■ ABOUT THIS EXERCISE: Find the line with "104: (348, 316)" in the entries below, then reproduce it and every line after it down to and including the line with "110: (75, 306)", exactly.

■ DATA SHOWN:
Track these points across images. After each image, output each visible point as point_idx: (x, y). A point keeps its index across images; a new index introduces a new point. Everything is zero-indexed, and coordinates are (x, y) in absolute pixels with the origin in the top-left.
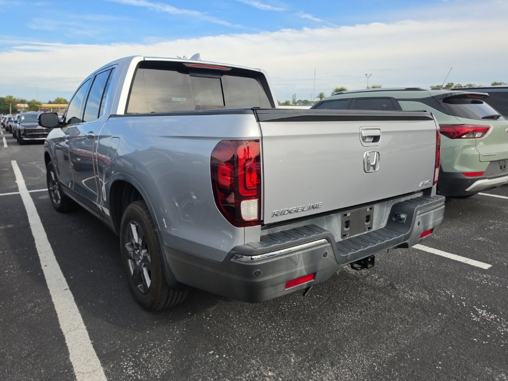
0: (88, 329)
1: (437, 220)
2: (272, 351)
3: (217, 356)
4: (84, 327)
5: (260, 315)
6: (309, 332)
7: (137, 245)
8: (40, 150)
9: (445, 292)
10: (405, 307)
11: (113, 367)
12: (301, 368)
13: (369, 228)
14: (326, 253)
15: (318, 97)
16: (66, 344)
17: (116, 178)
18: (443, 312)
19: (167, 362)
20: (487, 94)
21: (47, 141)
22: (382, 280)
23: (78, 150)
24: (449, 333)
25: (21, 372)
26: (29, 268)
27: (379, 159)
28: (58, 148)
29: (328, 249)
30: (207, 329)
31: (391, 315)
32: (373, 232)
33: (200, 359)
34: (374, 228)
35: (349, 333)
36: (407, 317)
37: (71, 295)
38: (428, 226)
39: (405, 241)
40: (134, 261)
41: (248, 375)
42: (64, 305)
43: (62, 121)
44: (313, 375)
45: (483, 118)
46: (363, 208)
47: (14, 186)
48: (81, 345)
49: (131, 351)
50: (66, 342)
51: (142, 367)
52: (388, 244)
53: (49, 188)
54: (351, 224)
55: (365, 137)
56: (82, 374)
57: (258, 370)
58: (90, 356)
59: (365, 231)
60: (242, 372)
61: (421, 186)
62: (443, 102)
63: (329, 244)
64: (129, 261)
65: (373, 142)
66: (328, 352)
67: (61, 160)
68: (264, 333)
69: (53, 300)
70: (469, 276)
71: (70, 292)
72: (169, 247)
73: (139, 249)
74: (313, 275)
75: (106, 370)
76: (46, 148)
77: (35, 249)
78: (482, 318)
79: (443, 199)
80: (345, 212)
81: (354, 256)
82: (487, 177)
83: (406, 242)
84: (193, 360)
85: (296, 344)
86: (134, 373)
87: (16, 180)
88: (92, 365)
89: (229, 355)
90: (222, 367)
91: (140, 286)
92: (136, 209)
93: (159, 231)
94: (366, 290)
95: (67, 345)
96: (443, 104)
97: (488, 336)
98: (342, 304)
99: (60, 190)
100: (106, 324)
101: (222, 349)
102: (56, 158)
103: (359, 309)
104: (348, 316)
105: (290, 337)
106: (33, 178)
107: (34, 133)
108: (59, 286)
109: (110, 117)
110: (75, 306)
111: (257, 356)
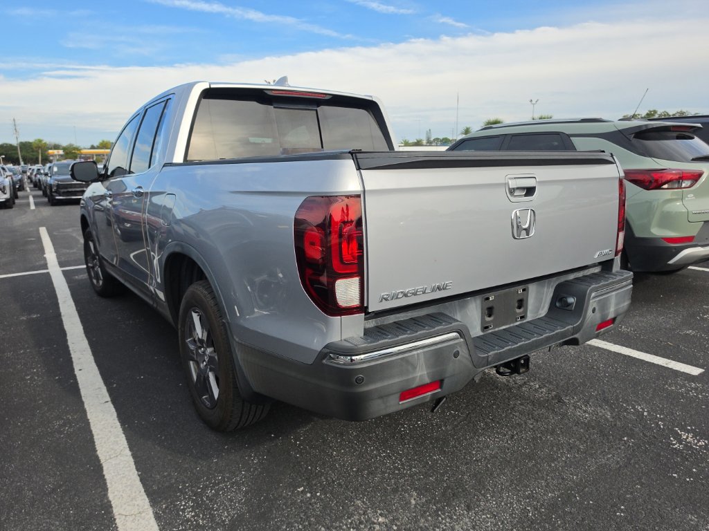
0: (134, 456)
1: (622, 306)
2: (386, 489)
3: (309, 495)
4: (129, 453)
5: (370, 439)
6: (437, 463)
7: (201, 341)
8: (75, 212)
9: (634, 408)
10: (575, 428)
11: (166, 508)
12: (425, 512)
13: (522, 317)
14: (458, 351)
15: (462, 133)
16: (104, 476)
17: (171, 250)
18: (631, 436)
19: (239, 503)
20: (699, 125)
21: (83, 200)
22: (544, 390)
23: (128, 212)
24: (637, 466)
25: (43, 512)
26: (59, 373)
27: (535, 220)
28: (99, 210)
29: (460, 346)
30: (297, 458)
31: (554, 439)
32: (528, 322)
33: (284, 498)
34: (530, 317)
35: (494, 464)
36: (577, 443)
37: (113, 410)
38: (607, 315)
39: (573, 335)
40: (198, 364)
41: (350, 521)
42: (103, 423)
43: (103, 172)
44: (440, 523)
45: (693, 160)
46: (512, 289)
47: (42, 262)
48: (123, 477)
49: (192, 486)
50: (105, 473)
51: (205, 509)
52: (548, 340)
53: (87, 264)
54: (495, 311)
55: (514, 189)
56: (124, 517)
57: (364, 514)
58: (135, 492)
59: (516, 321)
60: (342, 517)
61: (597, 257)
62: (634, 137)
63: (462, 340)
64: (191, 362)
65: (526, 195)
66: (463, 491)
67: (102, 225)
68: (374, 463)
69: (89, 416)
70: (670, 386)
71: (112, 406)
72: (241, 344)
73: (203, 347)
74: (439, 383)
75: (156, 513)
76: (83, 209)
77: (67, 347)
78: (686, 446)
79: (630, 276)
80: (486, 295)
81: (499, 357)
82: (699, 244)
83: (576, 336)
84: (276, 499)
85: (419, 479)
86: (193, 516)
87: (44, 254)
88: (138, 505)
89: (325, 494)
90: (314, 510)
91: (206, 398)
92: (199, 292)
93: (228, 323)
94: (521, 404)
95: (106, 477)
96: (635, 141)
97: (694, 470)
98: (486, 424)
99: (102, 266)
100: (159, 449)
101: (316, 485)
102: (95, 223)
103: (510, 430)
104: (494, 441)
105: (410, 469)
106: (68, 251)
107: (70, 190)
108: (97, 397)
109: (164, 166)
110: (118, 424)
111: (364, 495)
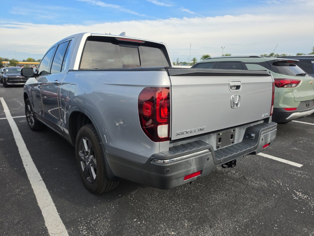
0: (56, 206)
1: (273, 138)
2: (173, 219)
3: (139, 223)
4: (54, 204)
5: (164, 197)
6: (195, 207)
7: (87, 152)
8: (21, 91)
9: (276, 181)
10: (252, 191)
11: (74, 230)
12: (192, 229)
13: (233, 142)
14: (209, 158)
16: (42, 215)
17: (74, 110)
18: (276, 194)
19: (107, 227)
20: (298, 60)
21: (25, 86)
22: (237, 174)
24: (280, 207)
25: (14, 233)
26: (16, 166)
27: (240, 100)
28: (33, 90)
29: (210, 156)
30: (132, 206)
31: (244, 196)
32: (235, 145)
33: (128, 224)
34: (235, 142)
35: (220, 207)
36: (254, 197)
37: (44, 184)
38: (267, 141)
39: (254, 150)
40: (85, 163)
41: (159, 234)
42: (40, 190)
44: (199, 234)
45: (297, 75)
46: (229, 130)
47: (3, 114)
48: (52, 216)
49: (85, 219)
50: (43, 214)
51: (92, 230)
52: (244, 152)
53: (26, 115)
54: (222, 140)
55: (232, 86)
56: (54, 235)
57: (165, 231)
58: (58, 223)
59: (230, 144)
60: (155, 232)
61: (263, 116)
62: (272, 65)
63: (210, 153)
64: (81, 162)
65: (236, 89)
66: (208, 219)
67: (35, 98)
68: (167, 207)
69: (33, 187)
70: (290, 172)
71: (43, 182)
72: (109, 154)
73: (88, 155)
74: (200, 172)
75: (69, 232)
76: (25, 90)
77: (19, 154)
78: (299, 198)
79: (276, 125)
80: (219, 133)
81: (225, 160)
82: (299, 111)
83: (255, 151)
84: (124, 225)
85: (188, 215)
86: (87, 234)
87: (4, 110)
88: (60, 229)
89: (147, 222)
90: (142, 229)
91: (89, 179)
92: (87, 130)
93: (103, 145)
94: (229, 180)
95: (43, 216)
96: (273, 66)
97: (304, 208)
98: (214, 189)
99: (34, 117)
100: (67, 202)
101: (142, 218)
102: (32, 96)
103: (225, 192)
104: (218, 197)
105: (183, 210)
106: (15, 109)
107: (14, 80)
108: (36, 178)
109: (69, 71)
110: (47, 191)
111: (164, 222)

---

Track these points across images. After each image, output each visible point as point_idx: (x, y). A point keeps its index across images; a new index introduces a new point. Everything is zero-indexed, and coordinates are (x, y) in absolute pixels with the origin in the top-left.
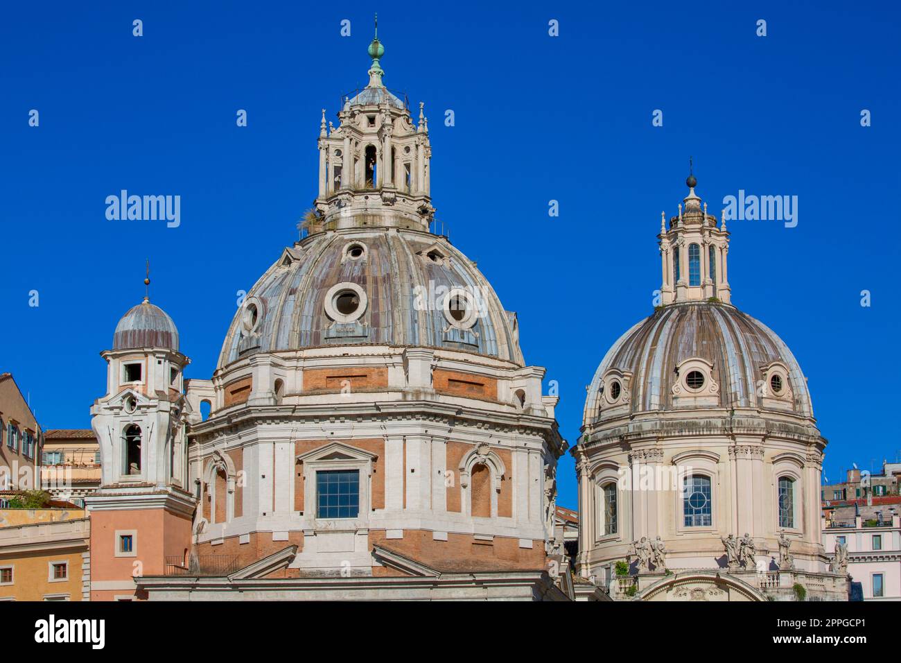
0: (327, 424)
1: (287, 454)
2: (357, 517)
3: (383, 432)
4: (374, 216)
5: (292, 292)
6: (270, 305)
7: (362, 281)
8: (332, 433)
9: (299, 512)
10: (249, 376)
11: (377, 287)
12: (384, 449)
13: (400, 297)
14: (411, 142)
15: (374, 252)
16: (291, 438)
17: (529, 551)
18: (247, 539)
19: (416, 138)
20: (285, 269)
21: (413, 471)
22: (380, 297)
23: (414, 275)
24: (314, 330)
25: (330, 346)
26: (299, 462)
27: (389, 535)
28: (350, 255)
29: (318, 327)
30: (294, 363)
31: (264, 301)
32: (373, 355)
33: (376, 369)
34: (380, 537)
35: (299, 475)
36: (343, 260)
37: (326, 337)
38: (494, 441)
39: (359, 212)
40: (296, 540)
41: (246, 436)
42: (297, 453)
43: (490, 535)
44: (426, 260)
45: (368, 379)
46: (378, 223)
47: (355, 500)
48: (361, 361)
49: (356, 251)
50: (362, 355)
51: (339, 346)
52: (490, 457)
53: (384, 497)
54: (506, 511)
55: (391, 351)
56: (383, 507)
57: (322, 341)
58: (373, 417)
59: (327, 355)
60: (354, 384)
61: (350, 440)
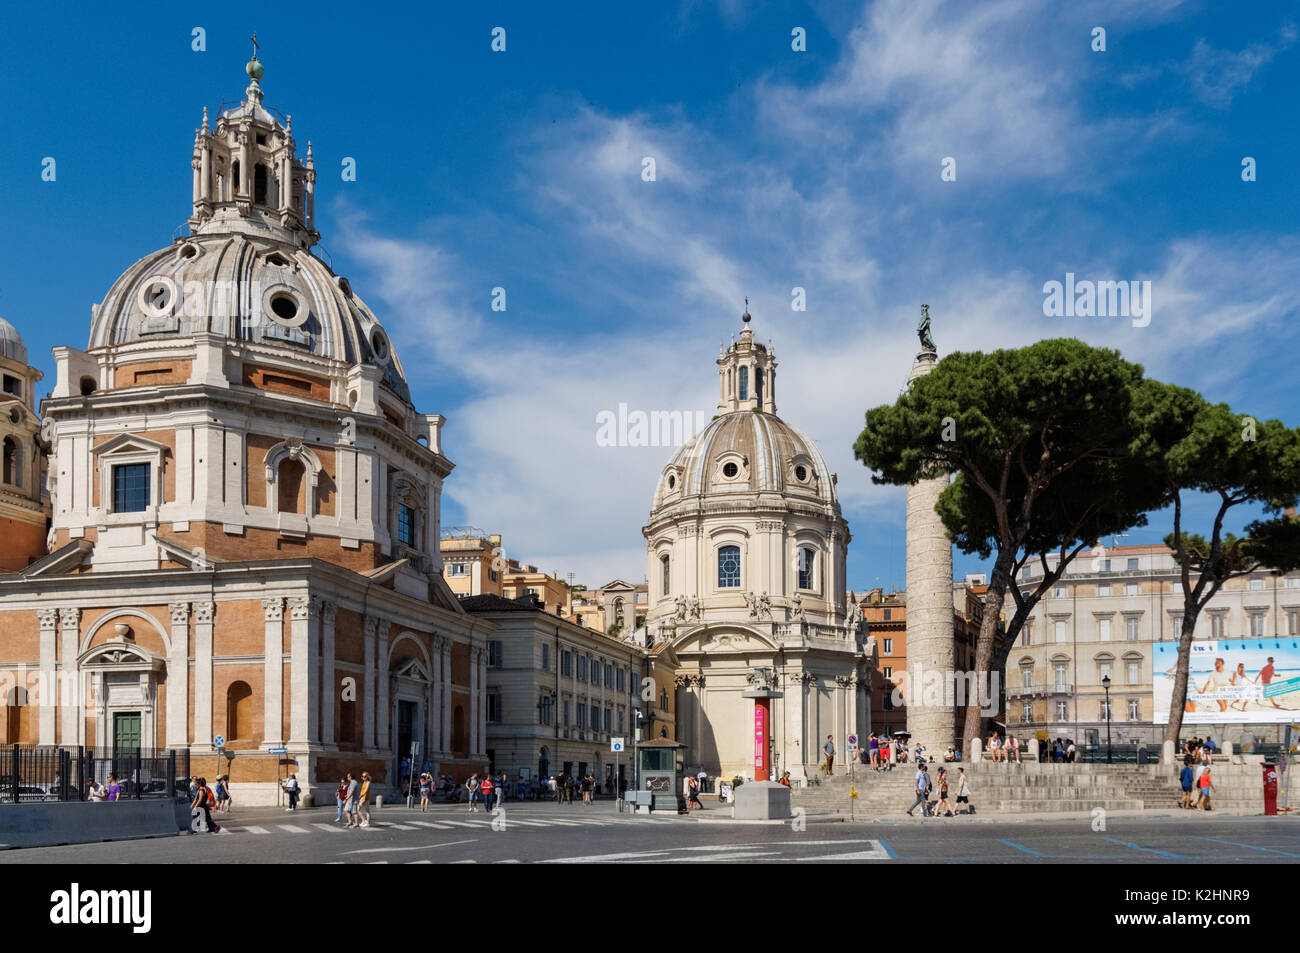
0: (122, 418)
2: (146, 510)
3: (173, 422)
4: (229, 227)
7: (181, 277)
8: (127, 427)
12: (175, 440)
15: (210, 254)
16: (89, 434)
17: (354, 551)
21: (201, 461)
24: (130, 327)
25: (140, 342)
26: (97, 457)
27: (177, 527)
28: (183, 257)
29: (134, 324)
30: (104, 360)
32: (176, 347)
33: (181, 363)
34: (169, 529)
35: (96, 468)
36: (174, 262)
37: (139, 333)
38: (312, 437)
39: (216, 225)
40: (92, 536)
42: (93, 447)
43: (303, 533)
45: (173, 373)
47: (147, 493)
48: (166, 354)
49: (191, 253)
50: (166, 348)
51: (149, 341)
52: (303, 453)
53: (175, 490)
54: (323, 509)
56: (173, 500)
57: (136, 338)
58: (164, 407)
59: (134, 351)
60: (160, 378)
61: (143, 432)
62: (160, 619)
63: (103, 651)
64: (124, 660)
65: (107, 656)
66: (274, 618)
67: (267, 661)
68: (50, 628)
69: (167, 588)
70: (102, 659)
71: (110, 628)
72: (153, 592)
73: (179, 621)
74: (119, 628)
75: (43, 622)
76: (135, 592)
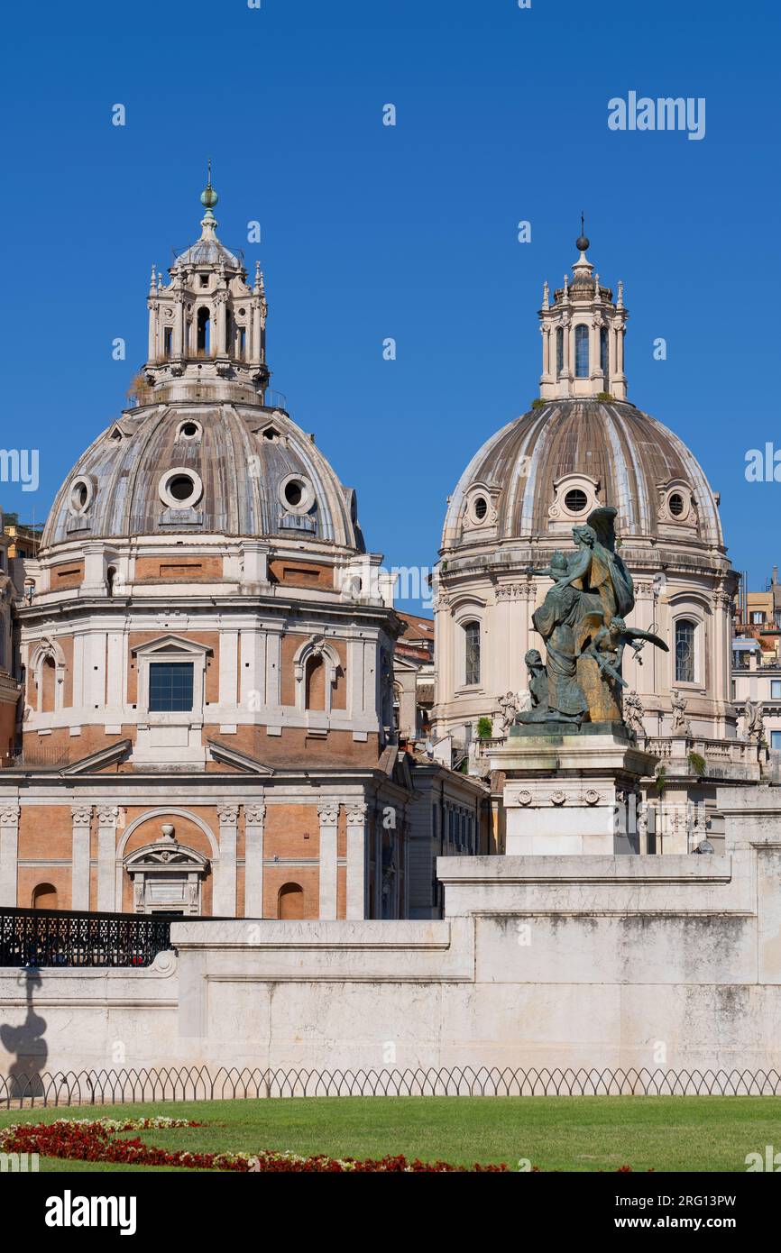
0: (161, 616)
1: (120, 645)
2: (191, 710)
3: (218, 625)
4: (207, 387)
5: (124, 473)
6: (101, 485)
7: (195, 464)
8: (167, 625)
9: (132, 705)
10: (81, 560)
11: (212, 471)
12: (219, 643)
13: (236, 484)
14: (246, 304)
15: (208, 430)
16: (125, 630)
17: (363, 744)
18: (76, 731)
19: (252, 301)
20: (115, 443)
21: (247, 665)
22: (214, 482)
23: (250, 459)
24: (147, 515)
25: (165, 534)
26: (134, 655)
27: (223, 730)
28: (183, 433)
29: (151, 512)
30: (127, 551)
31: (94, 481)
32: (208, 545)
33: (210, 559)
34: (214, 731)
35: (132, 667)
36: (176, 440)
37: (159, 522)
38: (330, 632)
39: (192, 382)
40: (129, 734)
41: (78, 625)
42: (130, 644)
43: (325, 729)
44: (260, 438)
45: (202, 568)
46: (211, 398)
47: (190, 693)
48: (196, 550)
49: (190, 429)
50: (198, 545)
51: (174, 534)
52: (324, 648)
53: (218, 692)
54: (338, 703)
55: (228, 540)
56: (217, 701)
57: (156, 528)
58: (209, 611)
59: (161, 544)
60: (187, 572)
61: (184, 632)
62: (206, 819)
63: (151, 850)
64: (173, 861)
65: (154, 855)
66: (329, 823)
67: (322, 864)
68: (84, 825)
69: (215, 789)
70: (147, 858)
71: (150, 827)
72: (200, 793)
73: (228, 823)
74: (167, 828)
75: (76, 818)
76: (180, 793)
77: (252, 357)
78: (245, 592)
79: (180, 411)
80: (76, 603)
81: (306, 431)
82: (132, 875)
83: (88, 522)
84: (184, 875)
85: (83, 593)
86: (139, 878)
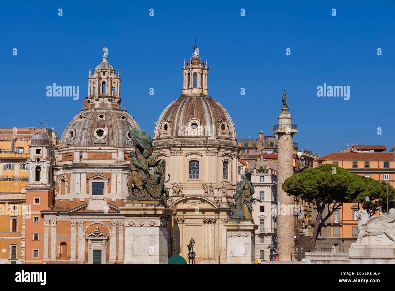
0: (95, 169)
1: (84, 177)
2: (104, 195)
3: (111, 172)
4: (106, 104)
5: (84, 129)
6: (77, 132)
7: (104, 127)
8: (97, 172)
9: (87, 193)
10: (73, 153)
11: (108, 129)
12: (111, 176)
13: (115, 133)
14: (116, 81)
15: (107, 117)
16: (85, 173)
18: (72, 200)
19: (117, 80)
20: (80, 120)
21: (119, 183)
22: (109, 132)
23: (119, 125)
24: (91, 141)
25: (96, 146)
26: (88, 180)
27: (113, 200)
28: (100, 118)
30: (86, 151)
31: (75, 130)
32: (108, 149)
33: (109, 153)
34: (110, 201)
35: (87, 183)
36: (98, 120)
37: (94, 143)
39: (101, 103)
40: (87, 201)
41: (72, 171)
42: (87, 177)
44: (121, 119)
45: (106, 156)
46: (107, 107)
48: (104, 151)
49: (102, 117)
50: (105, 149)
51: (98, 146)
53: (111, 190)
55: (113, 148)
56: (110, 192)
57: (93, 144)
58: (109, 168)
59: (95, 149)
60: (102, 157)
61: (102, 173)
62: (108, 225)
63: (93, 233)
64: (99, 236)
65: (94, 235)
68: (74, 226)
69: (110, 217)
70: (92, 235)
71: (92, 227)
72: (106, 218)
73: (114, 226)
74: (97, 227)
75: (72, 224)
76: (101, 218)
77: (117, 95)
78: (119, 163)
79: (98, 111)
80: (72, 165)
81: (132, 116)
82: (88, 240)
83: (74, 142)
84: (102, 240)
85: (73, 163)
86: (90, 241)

* * *

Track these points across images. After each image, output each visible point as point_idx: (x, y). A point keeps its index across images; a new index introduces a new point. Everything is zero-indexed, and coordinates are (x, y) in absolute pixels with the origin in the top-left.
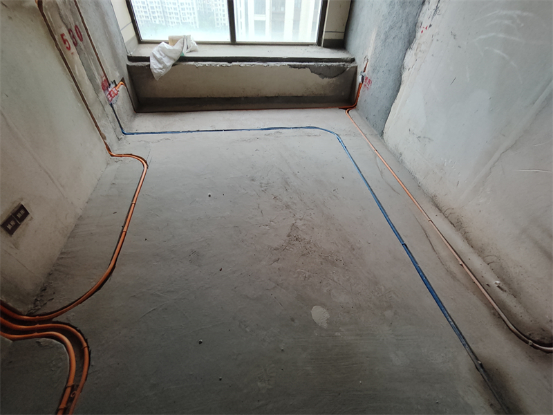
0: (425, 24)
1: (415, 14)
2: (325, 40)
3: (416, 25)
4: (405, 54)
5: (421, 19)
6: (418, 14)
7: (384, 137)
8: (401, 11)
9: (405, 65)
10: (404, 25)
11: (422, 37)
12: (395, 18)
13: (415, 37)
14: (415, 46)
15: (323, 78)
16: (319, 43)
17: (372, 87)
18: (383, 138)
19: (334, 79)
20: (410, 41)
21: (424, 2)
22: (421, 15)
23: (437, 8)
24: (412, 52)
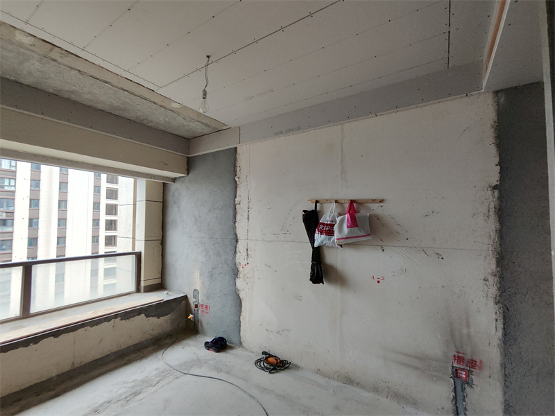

■ TASK RESPONSE:
104: (348, 316)
105: (290, 337)
106: (33, 178)
107: (34, 133)
108: (59, 286)
109: (110, 117)
110: (75, 306)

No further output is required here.